Le président n’ignorait rien. Il savait les actes prescrits, pour ce qui concerne les licences de pêche russes. Quinze années se sont écoulées, et nous pouvons lui en vouloir d’avoir bloqué la machine judiciaire, et de permettre à des bandits au col blanc de passer l’éteignoir. Encore que, dans cette histoire de licences de pêche, il y en a une qui est plus scandaleuse, et dont on ne parle pas, alors qu’elle date d’il y a seulement cinq ans. Le président de la République a pris sur lui-même la décision d’exonérer une société, Sénégal Pêche, de 5 milliards d’impôt, et fait expulser illégalement des chinois en conflit avec un des actionnaires. Leur avocat s’appelait Madické Niang, et un jeune et brillant fiscaliste en a perdu son poste de conseiller, alors qu’il s’agissait d’une affaire montée de toute pièce pour financer le Pds. Wade bluffe. Il ne touchera ni à Habib Thiam, ni à Ousmane Tanor Dieng, encore moins à Moustapha Niasse. Ils savent trop de choses sur lui. Il a, à mon avis, un contentieux plus grave à régler avec Habib Thiam. L’ancien Premier ministre l’accuse dans son livre paru aux éditions du Rocher, « Par devoir et par amitié », d’avoir fait assassiner Me Babacar Sèye. Il n’a jamais répondu à ces accusations, en se réfugiant derrière la décision rendue par la Justice, alors que des éléments tangibles l’incriminent.
Le seul qui risque d’en pâtir à jamais, c’est Idrissa Seck.
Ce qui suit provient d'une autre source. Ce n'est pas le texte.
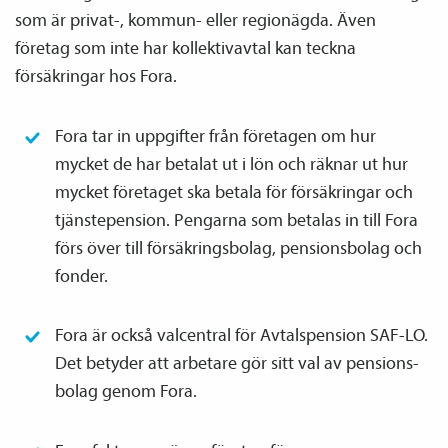
som är privat-, kommun- eller regionägda. Även
företag som inte har kollektiv­avtal kan teckna
försäkringar hos Fora.
Fora tar in uppgifter från företagen om hur
mycket de har betalat ut i lön och räknar ut hur
mycket företaget ska betala för försäkringar och
tjänste­pension. Pengarna som betalas in till Fora
förs över till försäkringsbolag, pensions­bolag och
fonder.
Fora är också valcentral för Avtals­pension SAF-LO.
Det betyder att arbetare gör sitt val av pensions­
bolag genom Fora.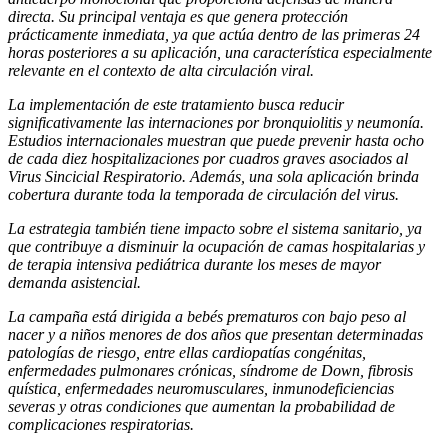
directa. Su principal ventaja es que genera protección
prácticamente inmediata, ya que actúa dentro de las primeras 24
horas posteriores a su aplicación, una característica especialmente
relevante en el contexto de alta circulación viral.
La implementación de este tratamiento busca reducir
significativamente las internaciones por bronquiolitis y neumonía.
Estudios internacionales muestran que puede prevenir hasta ocho
de cada diez hospitalizaciones por cuadros graves asociados al
Virus Sincicial Respiratorio. Además, una sola aplicación brinda
cobertura durante toda la temporada de circulación del virus.
La estrategia también tiene impacto sobre el sistema sanitario, ya
que contribuye a disminuir la ocupación de camas hospitalarias y
de terapia intensiva pediátrica durante los meses de mayor
demanda asistencial.
La campaña está dirigida a bebés prematuros con bajo peso al
nacer y a niños menores de dos años que presentan determinadas
patologías de riesgo, entre ellas cardiopatías congénitas,
enfermedades pulmonares crónicas, síndrome de Down, fibrosis
quística, enfermedades neuromusculares, inmunodeficiencias
severas y otras condiciones que aumentan la probabilidad de
complicaciones respiratorias.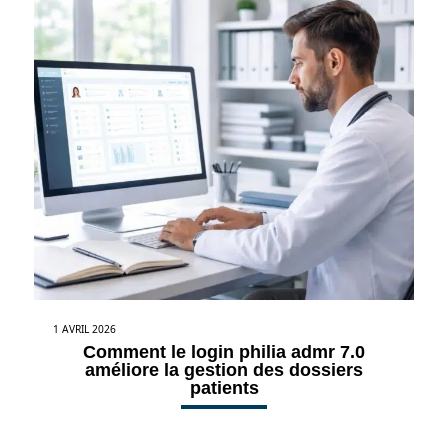
1 AVRIL 2026
Comment le login philia admr 7.0
améliore la gestion des dossiers
patients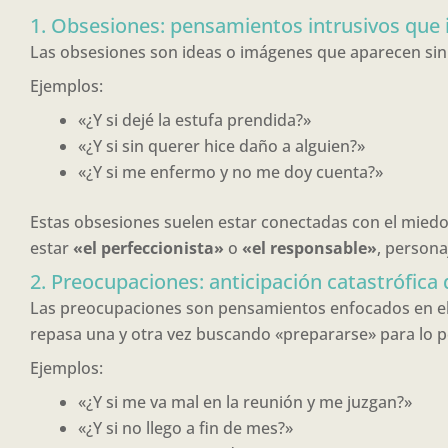
1. Obsesiones: pensamientos intrusivos que
Las obsesiones son ideas o imágenes que aparecen sin q
Ejemplos:
«¿Y si dejé la estufa prendida?»
«¿Y si sin querer hice daño a alguien?»
«¿Y si me enfermo y no me doy cuenta?»
Estas obsesiones suelen estar conectadas con el miedo 
estar
«el perfeccionista»
o
«el responsable»
, persona
2. Preocupaciones: anticipación catastrófica 
Las preocupaciones son pensamientos enfocados en el 
repasa una y otra vez buscando «prepararse» para lo p
Ejemplos:
«¿Y si me va mal en la reunión y me juzgan?»
«¿Y si no llego a fin de mes?»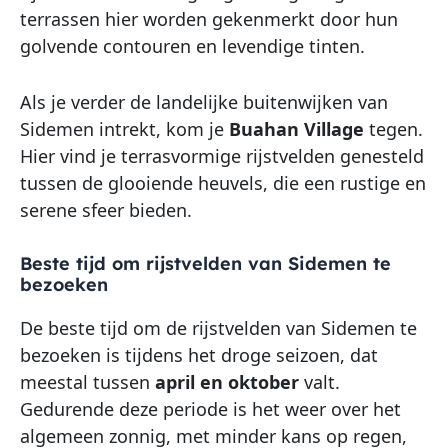
terrassen hier worden gekenmerkt door hun
golvende contouren en levendige tinten.
Als je verder de landelijke buitenwijken van
Sidemen intrekt, kom je
Buahan Village
tegen.
Hier vind je terrasvormige rijstvelden genesteld
tussen de glooiende heuvels, die een rustige en
serene sfeer bieden.
Beste tijd om rijstvelden van Sidemen te
bezoeken
De beste tijd om de rijstvelden van Sidemen te
bezoeken is tijdens het droge seizoen, dat
meestal tussen
april en oktober
valt.
Gedurende deze periode is het weer over het
algemeen zonnig, met minder kans op regen,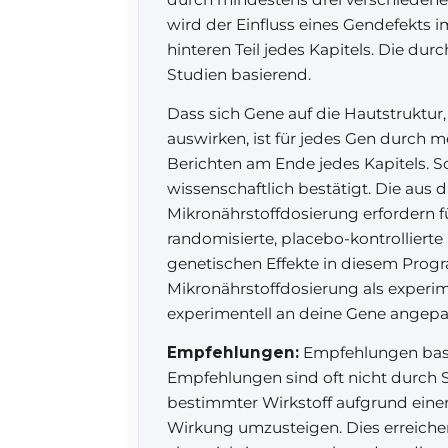
wird der Einfluss eines Gendefekts i
hinteren Teil jedes Kapitels. Die d
Studien basierend.
Dass sich Gene auf die Hautstruktu
auswirken, ist für jedes Gen durch 
Berichten am Ende jedes Kapitels. So
wissenschaftlich bestätigt. Die aus
Mikronährstoffdosierung erfordern 
randomisierte, placebo-kontrollierte 
genetischen Effekte in diesem Prog
Mikronährstoffdosierung als experi
experimentell an deine Gene angepa
Empfehlungen:
Empfehlungen basie
Empfehlungen sind oft nicht durch S
bestimmter Wirkstoff aufgrund einer 
Wirkung umzusteigen. Dies erreiche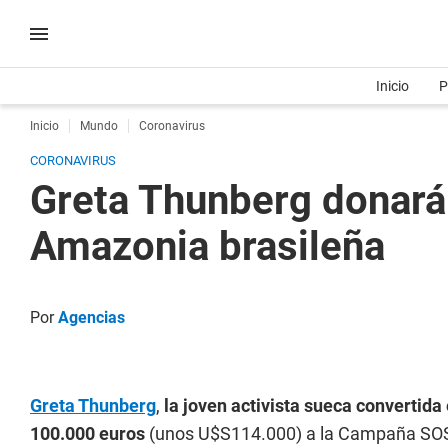
Inicio
P
Inicio
Mundo
Coronavirus
CORONAVIRUS
Greta Thunberg donará 
Amazonia brasileña
Por
Agencias
Greta Thunberg
,
la joven activista sueca convertida
100.000 euros
(unos U$S114.000) a la Campaña SOS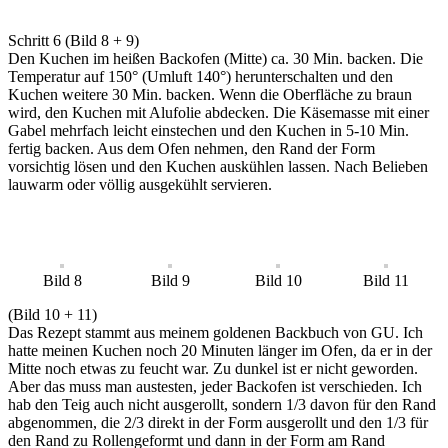
Schritt 6 (Bild 8 + 9)
Den Kuchen im heißen Backofen (Mitte) ca. 30 Min. backen. Die
Temperatur auf 150° (Umluft 140°) herunterschalten und den
Kuchen weitere 30 Min. backen. Wenn die Oberfläche zu braun
wird, den Kuchen mit Alufolie abdecken. Die Käsemasse mit einer
Gabel mehrfach leicht einstechen und den Kuchen in 5-10 Min.
fertig backen. Aus dem Ofen nehmen, den Rand der Form
vorsichtig lösen und den Kuchen auskühlen lassen. Nach Belieben
lauwarm oder völlig ausgekühlt servieren.
Bild 8
Bild 9
Bild 10
Bild 11
(Bild 10 + 11)
Das Rezept stammt aus meinem goldenen Backbuch von GU. Ich
hatte meinen Kuchen noch 20 Minuten länger im Ofen, da er in der
Mitte noch etwas zu feucht war. Zu dunkel ist er nicht geworden.
Aber das muss man austesten, jeder Backofen ist verschieden. Ich
hab den Teig auch nicht ausgerollt, sondern 1/3 davon für den Rand
abgenommen, die 2/3 direkt in der Form ausgerollt und den 1/3 für
den Rand zu Rollengeformt und dann in der Form am Rand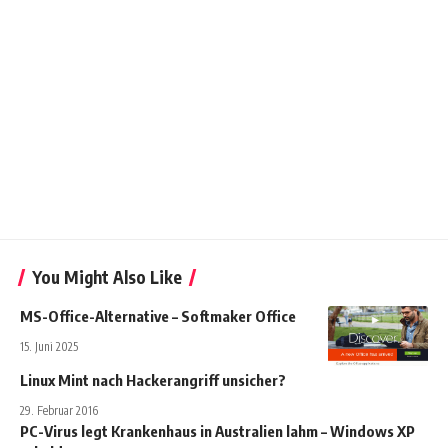
You Might Also Like
MS-Office-Alternative – Softmaker Office
15. Juni 2025
Linux Mint nach Hackerangriff unsicher?
29. Februar 2016
PC-Virus legt Krankenhaus in Australien lahm – Windows XP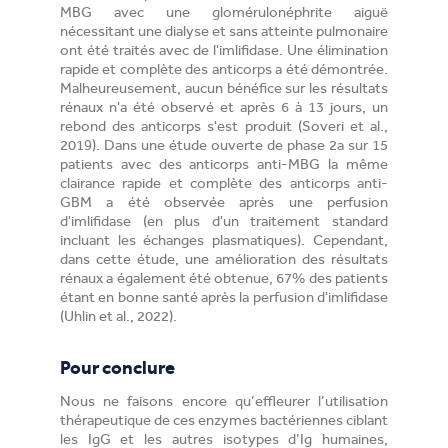
MBG avec une glomérulonéphrite aiguë
nécessitant une dialyse et sans atteinte pulmonaire
ont été traités avec de l'imlifidase. Une élimination
rapide et complète des anticorps a été démontrée.
Malheureusement, aucun bénéfice sur les résultats
rénaux n'a été observé et après 6 à 13 jours, un
rebond des anticorps s'est produit (Soveri et al.,
2019). Dans une étude ouverte de phase 2a sur 15
patients avec des anticorps anti-MBG la même
clairance rapide et complète des anticorps anti-
GBM a été observée après une perfusion
d'imlifidase (en plus d'un traitement standard
incluant les échanges plasmatiques). Cependant,
dans cette étude, une amélioration des résultats
rénaux a également été obtenue, 67% des patients
étant en bonne santé après la perfusion d'imlifidase
(Uhlin et al., 2022).
Pour conclure
Nous ne faisons encore qu’effleurer l’utilisation
thérapeutique de ces enzymes bactériennes ciblant
les IgG et les autres isotypes d’Ig humaines,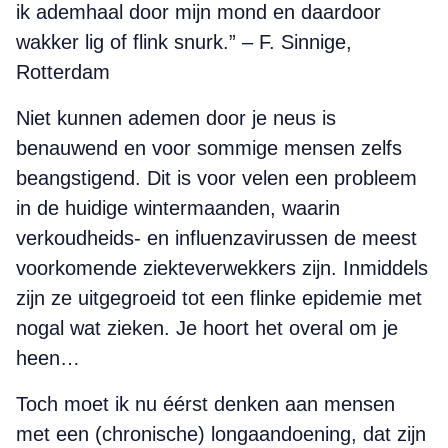
ik ademhaal door mijn mond en daardoor
wakker lig of flink snurk.” – F. Sinnige,
Rotterdam
Niet kunnen ademen door je neus is
benauwend en voor sommige mensen zelfs
beangstigend. Dit is voor velen een probleem
in de huidige wintermaanden, waarin
verkoudheids- en influenzavirussen de meest
voorkomende ziekteverwekkers zijn. Inmiddels
zijn ze uitgegroeid tot een flinke epidemie met
nogal wat zieken. Je hoort het overal om je
heen…
Toch moet ik nu éérst denken aan mensen
met een (chronische) longaandoening, dat zijn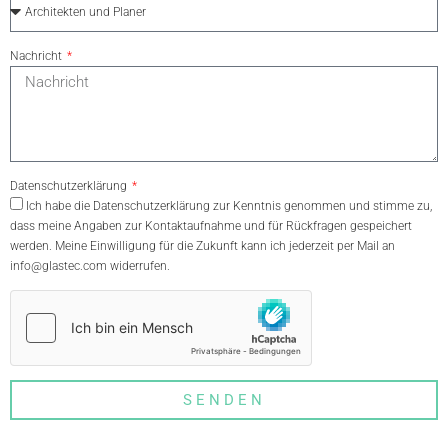
Nachricht
Datenschutzerklärung
Ich habe die
Datenschutzerklärung
zur Kenntnis genommen und stimme zu,
dass meine Angaben zur Kontaktaufnahme und für Rückfragen gespeichert
werden. Meine Einwilligung für die Zukunft kann ich jederzeit per Mail an
info@glastec.com
widerrufen.
SENDEN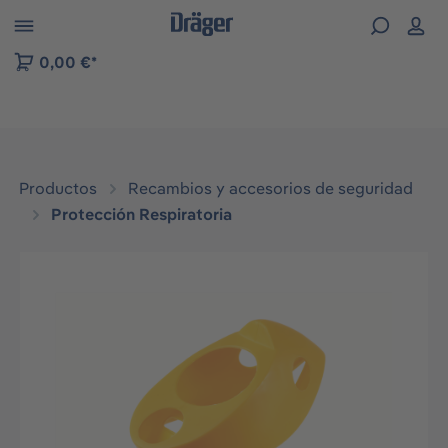
Skip to B2B platform navigation
0,00 €*
Productos
Recambios y accesorios de seguridad
Protección Respiratoria
Omitir galería de imágenes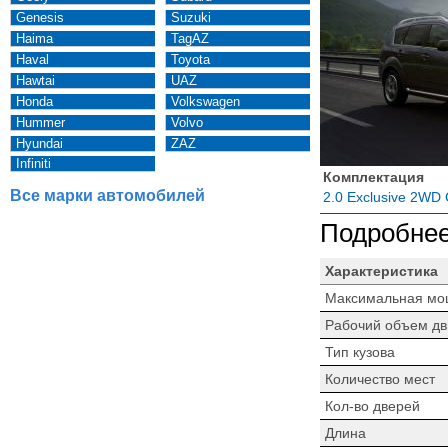
Genesis
Suzuki
Haima
TagAZ
Haval
Toyota
Hawtai
UAZ
Honda
Volkswagen
Hummer
Volvo
Hyundai
ZAZ
Infiniti
Комплектация
Все марки автомобилей
2.0 Exclusive 2WD
Подробнее
Характеристика
Максимальная мо
Рабочий объем дв
Тип кузова
Количество мест
Кол-во дверей
Длина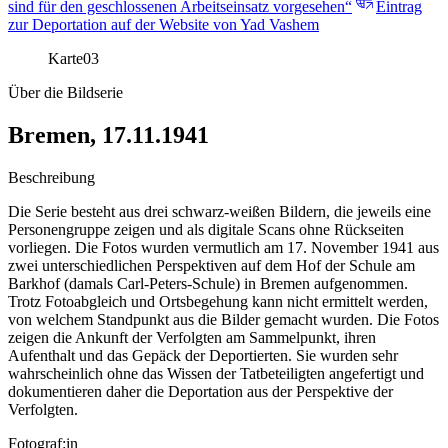
sind für den geschlossenen Arbeitseinsatz vorgesehen“
Eintrag
zur Deportation auf der Website von Yad Vashem
Karte
03
Über die Bildserie
Bremen, 17.11.1941
Beschreibung
Die Serie besteht aus drei schwarz-weißen Bildern, die jeweils eine
Personengruppe zeigen und als digitale Scans ohne Rückseiten
vorliegen. Die Fotos wurden vermutlich am 17. November 1941 aus
zwei unterschiedlichen Perspektiven auf dem Hof der Schule am
Barkhof (damals Carl-Peters-Schule) in Bremen aufgenommen.
Trotz Fotoabgleich und Ortsbegehung kann nicht ermittelt werden,
von welchem Standpunkt aus die Bilder gemacht wurden. Die Fotos
zeigen die Ankunft der Verfolgten am Sammelpunkt, ihren
Aufenthalt und das Gepäck der Deportierten. Sie wurden sehr
wahrscheinlich ohne das Wissen der Tatbeteiligten angefertigt und
dokumentieren daher die Deportation aus der Perspektive der
Verfolgten.
Fotograf:in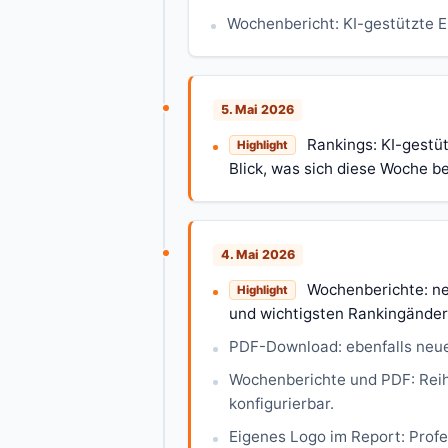
Wochenbericht: KI-gestützte E
5. Mai 2026
Rankings: KI-gestüt
Highlight
Blick, was sich diese Woche be
4. Mai 2026
Wochenberichte: neu
Highlight
und wichtigsten Rankingänder
PDF-Download: ebenfalls neue
Wochenberichte und PDF: Reihe
konfigurierbar.
Eigenes Logo im Report: Prof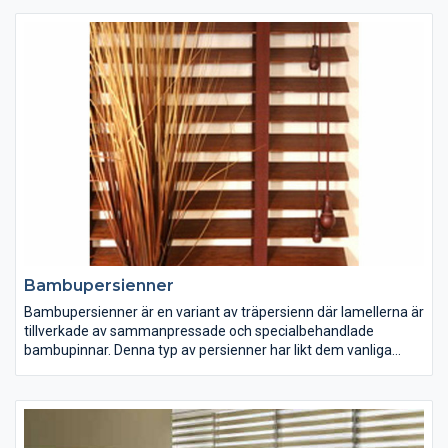
inklusive lösningar för mindre fönster som är runda eller
halvrunda. Du kan välja att styra din persienn med snöre och
lås-mekanism eller så väljer du att manövrera genom att dra i
en av lister som är försedd med ett smidigt handtag.
Plissegardin kan man även styra nerifrån- och upp genom att
dra upp listen med handen vilket är en ofta uppskattad variant.
Vidare går det även bra att utrusta sina plissegardiner med
inbyggda EL-motorer och styra dessa bekvämt med
fjärrkontroll eller varför inte koppla ihop med hemautomatik
system som du kanske redan hunnit skaffa.
Bambupersienner
Bambupersienner är en variant av träpersienn där lamellerna är
tillverkade av sammanpressade och specialbehandlade
bambupinnar. Denna typ av persienner har likt dem vanliga
träpersienner ett naturligt och estetiskt tilltalande utseende.
Lamelltjockleken är endast 1,5 mm vilket är tunnare än för
motsvarande träpersienner. Detta gör att pakethöjden vid
uppdragen persienn också blir mindre.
C’est dommage qu’il soit le seul sur qui la meute aboie, mais il ne doit en vouloir qu’à lui-même. Wade le dit à tous ses proches : il a filmé et enregistré ses aveux dans son bureau. Il le dit en rigolant, il a utilisé la méthode Idrissa contre Seck. Cette façon de faire est peu orthodoxe, mais c’était à la guerre comme à la guerre.
Il y a eu une longue littérature sur cette affaire. Parfois, ils ont abusé de notre naïveté, en nous racontant les choses les plus invraisemblables. La chose est très simple. Ces gens, sur qui nous fondions un grand espoir, ont profité de la manne financière qui est tombée sur le pays au lendemain de l’alternance, pour planquer des sommes importantes à l’étranger. Wade a lui-même appelé Idrissa Seck, pour lui dire « j’espère que tu mets de l’argent de côté. Tu dois te préparer pour 2012, et c’est maintenant qu’il faut le faire, il faut le mettre à côté ». Quand leur séparation est intervenue, Wade s’est légitimement intéressé à cette manne financière, qu’il prend pour son dû, et qui pouvait être utilisée contre lui. Contre cet argent, Idrissa Seck a voulu et le Pds, et l’Assemblée nationale. Il semble qu’il ait surestimé ses forces, et sous-estimé celles d’Abdoulaye Wade. La ballade qu’il a entamée à l’approche des législatives risque de rester une balle de plomb dans sa tête. Il s’est mis à dos une partie de l’opinion, une partie de l’opposition, et bientôt tout le pays. Alors que cet argent n’est que le fond de tiroir d’une fraude gigantesque impliquant le président de la République et sa famille. Il n’est certainement pas le plus mauvais de la troupe.
Wade s’en fout au fond qu’on le prenne pour un menteur, ou un bandit. Ses principes sont solubles, et c’est là toute sa force. S’il s’entendait à nouveau avec Idrissa Seck sur le partage de cet argent, il ne se gênerait pas à revenir devant la télévision nationale pour clamer haut qu’il n’a rien fait. Il est très flexible avec la vérité et la morale, et c’est tant mieux pour lui. Tout son cirque ne visait qu’à évacuer le débat sur le contentieux électoral, et bloquer toute initiative en direction des prochaines législatives. Il doit quand même nous dire qui lui a donné l’autorisation d’aller discuter avec un détenu, pour conclure un accord avec lui. Dans n’importe quel pays, on l’aurait mis en examen pour mensonge et entrave à la Justice.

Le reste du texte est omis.